Il existe deux sortes d'esprits : ceux qui ne sont pas d'origine humaine et ceux qui, après avoir été des humains, sont devenus des "esprits ancestraux" sous la bénédiction de Dieu. Les esprits représentent les multiples facettes de la création de Dieu, à la fois unique et pluriel par ses actions.

Les esprits d'origine non humaine sont souvent en rapport avec des lieux naturels, par exemple les esprits des bois ou les esprits de la mer. Au Kenya, l'un des esprits les plus actifs et les plus proches, pour le peuple Iuo, est Mumbo, l'esprit du lac (les Luo habitent depuis longtemps sur les rives du lac Victoria). Chez les Dogon du Mali, l'esprit de l'eau, Nommo, est considéré comme le père de l'humanité, celui qui a enseigné aux hommes l'art d'utiliser le feu et les outils.

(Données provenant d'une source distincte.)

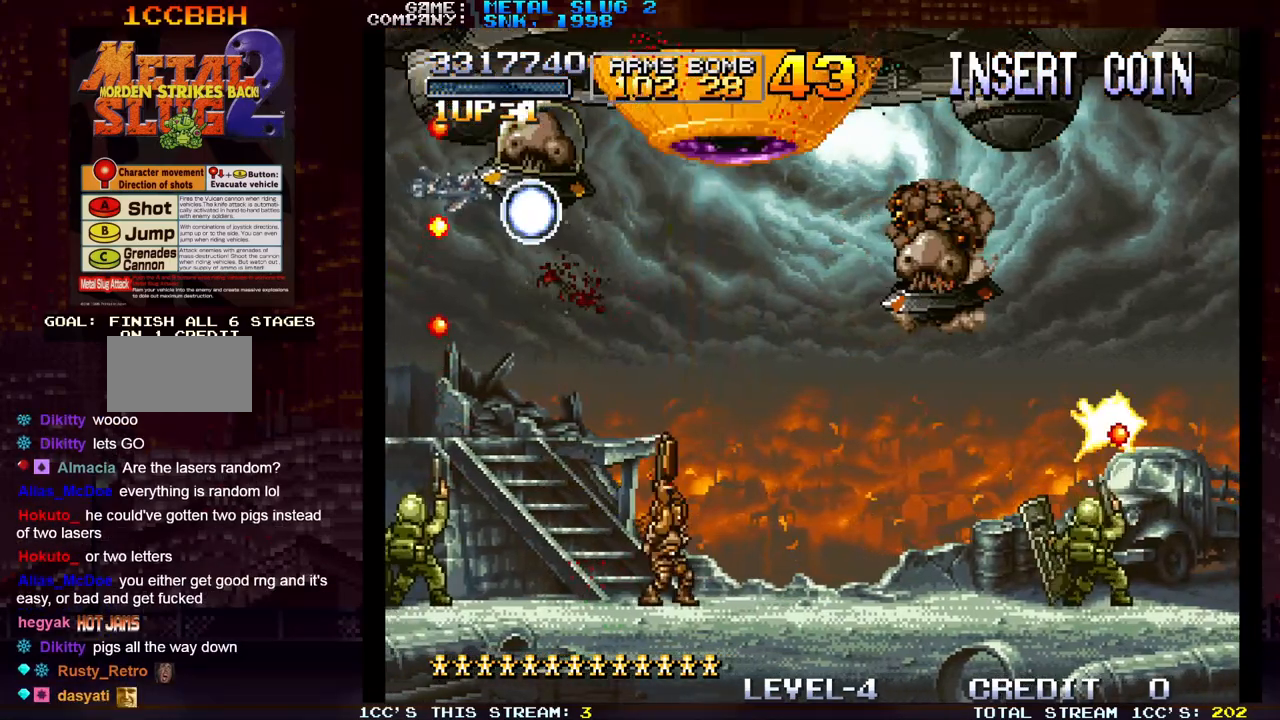
{"buttons": [], "left_stick": "up", "events": [[117, "SQUARE", "up"], [200, "SQUARE", "down"], [283, "SQUARE", "up"], [367, "SQUARE", "down"], [367, "left_stick", "up"], [467, "SQUARE", "up"]]}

Les esprits de la nature n'ont pas forcément de personnalité bien définie. Ils sont les gardiens du territoire sur lequel vit une population avec laquelle ils établissent des relations sociales complexes. D'autres sont identifiés avec des phénomènes naturels, comme l'esprit du tonnerre, l'esprit du vent, l'esprit de la tempête, de la pluie... Toutes ces entités spirituelles sont des êtres créés par Dieu et plus puissants que les êtres humains. Dans certains cas, elles sont amicales et bien disposées envers les humains ; dans d'autres, elles peuvent se montrer hostiles. Certaines interviennent rarement, d'autres sont omniprésentes dans la vie quotidienne. Certaines voyagent beaucoup, d'autres sont sédentaires. Certaines entrent en contact avec les hommes à l'occasion d'états de transe ou de possession. Quelquefois même, des familles d'esprits s'emparent périodiquement d'une personne et lui dictent son action pour le bien du clan ou de la communauté tout entière. Il en est ainsi des esprits Bori chez les Haoussa du Niger, ou des esprits Bisimba chez les Zéla du Zaïre.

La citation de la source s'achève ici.